━━━━━ Отрывок из обсуждения ━━━━━

Как я понимаю смысл этого правила - если программа публичная, то фото своего гуру на алтаре не должно быть, т.к. ему не все присутствующие поклоняются как гуру. А дома пуджари всегда один и тот же, поэтому фотографию своего гуру он может не убирать.

----------


## Враджендра Кумар дас

Да, выше я и написал, что кто-то истолкует это правило именно так, поскольку нет конеретных упоминаний о домашнем алтаре. Но другие считают, что общие правила (см. резолюцию) относятся к любому алтарю. Учитывая, что резолюция появилась в контексте конкретных исторических событий, заставивших GBC пересмотреть стандарты поклонения нынешним гуру, то лично я сделал для себя именно такие выводы.

----------


## Premanjana devi dasi

часто я вижу на алтарях такую картину : стоит фото гуру но почему-то  только до пояса или до плеч ... спрашиваю почему так вышло а мне отвечают  что у такого-то ...даса тоже так стоит это конечно железный аргумент (только не для меня) что делать с такой "модой" ?

----------


## Veda Priya dd

А что можно сделать? Это неправильно - все без исключения изображения на алтаре должны быть "в полный рост" - иначе как проводить поклонение?

----------


## Инна

Друзья!
недавно списывалась с одной девушкой по поводу покупки диска поклонения Богине Лакшми.

━━━━━ Исходные данные ━━━━━

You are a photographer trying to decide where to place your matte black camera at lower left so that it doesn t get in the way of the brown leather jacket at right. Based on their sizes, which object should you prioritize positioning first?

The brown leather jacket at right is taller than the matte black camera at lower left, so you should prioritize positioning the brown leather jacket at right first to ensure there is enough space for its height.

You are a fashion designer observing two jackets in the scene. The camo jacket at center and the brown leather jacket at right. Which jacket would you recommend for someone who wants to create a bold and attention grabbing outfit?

━━━━━

(Задание A):
Какими, по словам Veda Priya dd в отрывке из обсуждения, должны быть все изображения на алтаре?
(Задание B):
Перепишите из отрывка из обсуждения участок от «## Veda Priya» до «как проводить поклонение?», поменяв «поклонение» на «служение».
(Задание C):
Перечислите все имена участников, которые стоят в заголовках сообщений в отрывке из обсуждения.

(Ответ к заданию A):
Все изображения на алтаре без исключения должны быть «в полный рост».

(Ответ к заданию B):
## Veda Priya dd

А что можно сделать? Это неправильно - все без исключения изображения на алтаре должны быть "в полный рост" - иначе как проводить служение?

(Ответ к заданию C):
Враджендра Кумар дас, Premanjana devi dasi, Veda Priya dd, Инна